Detroit was a small city surrounded by an expanse of wilderness in 1827 when Edwin Jerome arrived from New York. Jerome came with his father and three brothers, who intended to go into the lumber business. Edwin opened a school at the corner where Larned and Randolph now meet and taught during the winter. The city had a population of 2,000.
To keep busy during the summer Edwin, with a penchant for math, a compass and a 100-link chain, started surveying land for sale in and around the Detroit area.
Since then Detroit has grown to cover 135 square miles of land, expanded to a population of over a million and become a titan among the world's industrial cities. And the company Edwin Jerome founded has been a part of it all.
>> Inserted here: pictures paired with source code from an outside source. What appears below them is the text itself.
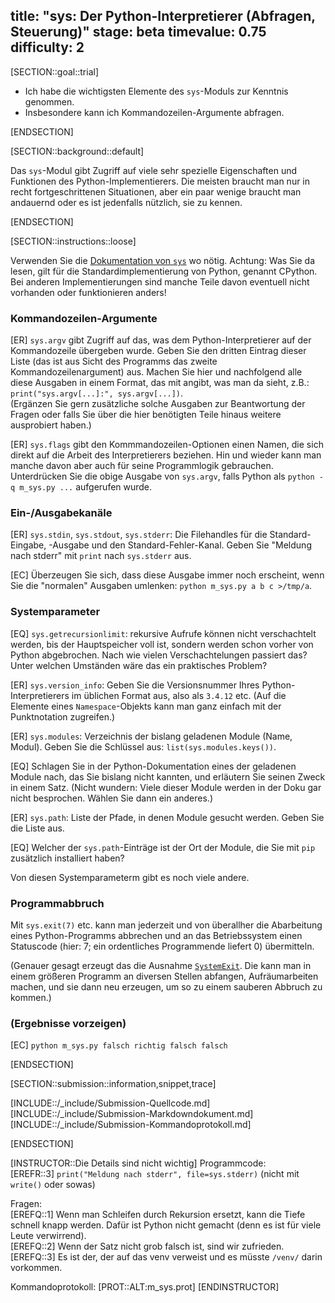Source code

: title: "sys: Der Python-Interpretierer (Abfragen, Steuerung)"
stage: beta
timevalue: 0.75
difficulty: 2
---

[SECTION::goal::trial]

- Ich habe die wichtigsten Elemente des `sys`-Moduls zur Kenntnis genommen.
- Insbesondere kann ich Kommandozeilen-Argumente abfragen.

[ENDSECTION]

[SECTION::background::default]

Das `sys`-Modul gibt Zugriff auf viele sehr spezielle Eigenschaften und Funktionen des
Python-Implementierers.
Die meisten braucht man nur in recht fortgeschrittenen Situationen, aber ein paar wenige
braucht man andauernd oder es ist jedenfalls nützlich, sie zu kennen.

[ENDSECTION]

[SECTION::instructions::loose]

Verwenden Sie die [Dokumentation von `sys`](https://docs.python.org/3/library/sys.html)
wo nötig.
Achtung: Was Sie da lesen, gilt für die Standardimplementierung von Python, genannt CPython. 
Bei anderen Implementierungen sind manche Teile davon eventuell nicht vorhanden
oder funktionieren anders!


### Kommandozeilen-Argumente

[ER] `sys.argv` gibt Zugriff auf das, was dem Python-Interpretierer auf der Kommandozeile
übergeben wurde. Geben Sie den dritten Eintrag dieser Liste (das ist aus Sicht des Programms 
das zweite Kommandozeilenargument) aus.
Machen Sie hier und nachfolgend alle diese Ausgaben in einem Format, das mit angibt, 
was man da sieht, z.B.:
`print("sys.argv[...]:", sys.argv[...])`.  
(Ergänzen Sie gern zusätzliche solche Ausgaben zur Beantwortung der Fragen oder falls Sie
über die hier benötigten Teile hinaus weitere ausprobiert haben.)

[ER] `sys.flags` gibt den Kommmandozeilen-Optionen einen Namen, die sich direkt auf die Arbeit
des Interpretierers beziehen. 
Hin und wieder kann man manche davon aber auch für seine Programmlogik gebrauchen.
Unterdrücken Sie die obige Ausgabe von `sys.argv`, falls Python als `python -q m_sys.py ...`
aufgerufen wurde.


### Ein-/Ausgabekanäle

[ER] `sys.stdin`, `sys.stdout`, `sys.stderr`: Die Filehandles für die Standard-Eingabe, -Ausgabe
und den Standard-Fehler-Kanal.
Geben Sie "Meldung nach stderr" mit `print` nach `sys.stderr` aus.

[EC] Überzeugen Sie sich, dass diese Ausgabe immer noch erscheint, wenn Sie die "normalen" Ausgaben
umlenken: `python m_sys.py a b c >/tmp/a`.


### Systemparameter

[EQ] `sys.getrecursionlimit`: rekursive Aufrufe können nicht verschachtelt werden, bis der
Hauptspeicher voll ist, sondern werden schon vorher von Python abgebrochen.
Nach wie vielen Verschachtelungen passiert das?
Unter welchen Umständen wäre das ein praktisches Problem?

[ER] `sys.version_info`: Geben Sie die Versionsnummer Ihres Python-Interpretierers im üblichen
Format aus, also als `3.4.12` etc. (Auf die Elemente eines `Namespace`-Objekts kann man 
ganz einfach mit der Punktnotation zugreifen.)

[ER] `sys.modules`: Verzeichnis der bislang geladenen Module (Name, Modul).
Geben Sie die Schlüssel aus: `list(sys.modules.keys())`.

[EQ] Schlagen Sie in der Python-Dokumentation eines der geladenen Module nach, das Sie bislang nicht kannten,
und erläutern Sie seinen Zweck in einem Satz.
(Nicht wundern: Viele dieser Module werden in der Doku gar nicht besprochen.
Wählen Sie dann ein anderes.)

[ER] `sys.path`: Liste der Pfade, in denen Module gesucht werden.
Geben Sie die Liste aus.

[EQ] Welcher der `sys.path`-Einträge ist der Ort der Module, die Sie mit `pip` zusätzlich installiert haben?

Von diesen Systemparameterm gibt es noch viele andere.


### Programmabbruch

Mit `sys.exit(7)` etc. kann man jederzeit und von überallher die Abarbeitung eines Python-Programms
abbrechen und an das Betriebssystem einen Statuscode (hier: 7; ein ordentliches Programmende liefert 0) 
übermitteln.

(Genauer gesagt erzeugt das die Ausnahme 
[`SystemExit`](https://docs.python.org/3/library/exceptions.html#SystemExit).
Die kann man in einem größeren Programm an diversen Stellen abfangen, Aufräumarbeiten machen,
und sie dann neu erzeugen, um so zu einem sauberen Abbruch zu kommen.)


### (Ergebnisse vorzeigen)

[EC] `python m_sys.py falsch richtig falsch falsch`

[ENDSECTION]

[SECTION::submission::information,snippet,trace]

[INCLUDE::/_include/Submission-Quellcode.md]
[INCLUDE::/_include/Submission-Markdowndokument.md]
[INCLUDE::/_include/Submission-Kommandoprotokoll.md]

[ENDSECTION]

<!-- @PROGRAM_TEST_SKIP: reason="Contains sys.path (varies across machines) and shell redirection (>/tmp/a). Automated testing cannot distinguish redirection from arguments" manual_test_required=true -->

[INSTRUCTOR::Die Details sind nicht wichtig]
Programmcode:  
[EREFR::3] `print("Meldung nach stderr", file=sys.stderr)` (nicht mit `write()` oder sowas)  

Fragen:  
[EREFQ::1] Wenn man Schleifen durch Rekursion ersetzt, kann die Tiefe schnell knapp werden.
Dafür ist Python nicht gemacht (denn es ist für viele Leute verwirrend).  
[EREFQ::2] Wenn der Satz nicht grob falsch ist, sind wir zufrieden.  
[EREFQ::3] Es ist der, der auf das venv verweist und es müsste `/venv/` darin vorkommen.

Kommandoprotokoll:
[PROT::ALT:m_sys.prot]
[ENDINSTRUCTOR]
George G. Jerome Sr., and a DAC member since 1972, is the fifth generation Jerome to run the company.
Now known as George Jerome & Co., the firm boasts of having, "participated in almost every 'new' building that you can see on the Detroit skyline," including the City-County Building, Ford Auditorium, the Detroit Bank and Trust Building, the People Mover and the National Bank Building. The company also helped in the alignment of the Detroit-Windsor tunnel.
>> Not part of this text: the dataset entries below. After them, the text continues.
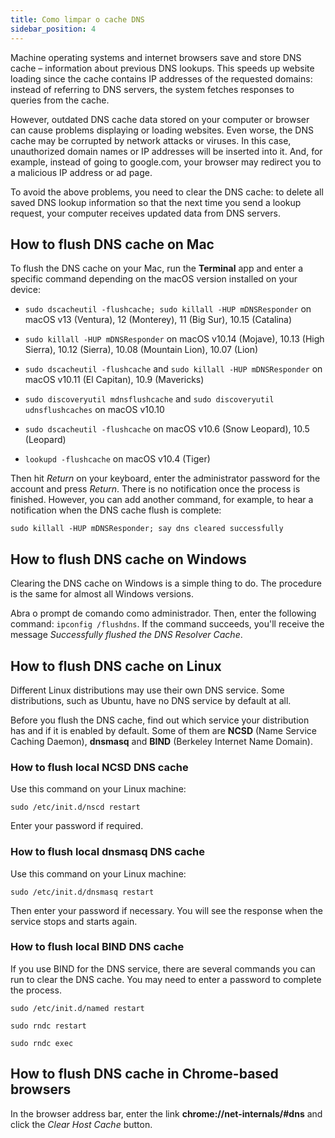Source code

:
 ```yaml
---
title: Como limpar o cache DNS
sidebar_position: 4
---
```


Machine operating systems and internet browsers save and store DNS cache – information about previous DNS lookups. This speeds up website loading since the cache contains IP addresses of the requested domains: instead of referring to DNS servers, the system fetches responses to queries from the cache.

However, outdated DNS cache data stored on your computer or browser can cause problems displaying or loading websites. Even worse, the DNS cache may be corrupted by network attacks or viruses. In this case, unauthorized domain names or IP addresses will be inserted into it. And, for example, instead of going to google.com, your browser may redirect you to a malicious IP address or ad page.

To avoid the above problems, you need to clear the DNS cache: to delete all saved DNS lookup information so that the next time you send a lookup request, your computer receives updated data from DNS servers.

## How to flush DNS cache on Mac

To flush the DNS cache on your Mac, run the **Terminal** app and enter a specific command depending on the macOS version installed on your device:

* `sudo dscacheutil -flushcache; sudo killall -HUP mDNSResponder` on macOS v13 (Ventura), 12 (Monterey), 11 (Big Sur), 10.15 (Catalina)

* `sudo killall -HUP mDNSResponder` on macOS v10.14 (Mojave), 10.13 (High Sierra), 10.12 (Sierra), 10.08 (Mountain Lion), 10.07 (Lion)

* `sudo dscacheutil -flushcache` and `sudo killall -HUP mDNSResponder` on macOS v10.11 (El Capitan), 10.9 (Mavericks)

* `sudo discoveryutil mdnsflushcache` and `sudo discoveryutil udnsflushcaches` on macOS v10.10

* `sudo dscacheutil -flushcache` on macOS v10.6 (Snow Leopard), 10.5 (Leopard)

* `lookupd -flushcache` on macOS v10.4 (Tiger)

Then hit *Return* on your keyboard, enter the administrator password for the account and press *Return*. There is no notification once the process is finished. However, you can add another command, for example, to hear a notification when the DNS cache flush is complete:

`sudo killall -HUP mDNSResponder; say dns cleared successfully`

## How to flush DNS cache on Windows

Clearing the DNS cache on Windows is a simple thing to do. The procedure is the same for almost all Windows versions.

Abra o prompt de comando como administrador. Then, enter the following command: `ipconfig /flushdns`. If the command succeeds, you'll receive the message *Successfully flushed the DNS Resolver Cache*.

## How to flush DNS cache on Linux

Different Linux distributions may use their own DNS service. Some distributions, such as Ubuntu, have no DNS service by default at all.

Before you flush the DNS cache, find out which service your distribution has and if it is enabled by default. Some of them are **NCSD** (Name Service Caching Daemon), **dnsmasq** and **BIND** (Berkeley Internet Name Domain).

### How to flush local NCSD DNS cache

Use this command on your Linux machine:

`sudo /etc/init.d/nscd restart`

Enter your password if required.

### How to flush local dnsmasq DNS сache

Use this command on your Linux machine:

`sudo /etc/init.d/dnsmasq restart`

Then enter your password if necessary. You will see the response when the service stops and starts again.

### How to flush local BIND DNS cache

If you use BIND for the DNS service, there are several commands you can run to clear the DNS cache. You may need to enter a password to complete the process.

`sudo /etc/init.d/named restart`

`sudo rndc restart`

`sudo rndc exec`

## How to flush DNS cache in Chrome-based browsers

In the browser address bar, enter the link **chrome://net-internals/#dns** and click the *Clear Host Cache* button.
Edwin's work is a permanent fixture in the city. It was Edwin who first parceled land at "Gross Point" in 1835, mapping the area on the back of a shopping list. He also laid out Shelby, Cass, Wayne and Congress roads.
The Historical Society of Michigan recognizes the company as Michigan's oldest continuously operating business. It was established in 1828 on Woodward Ave. and has seen five Jerome men run it. A sixth generation, George Jerome Jr., is now working for the company.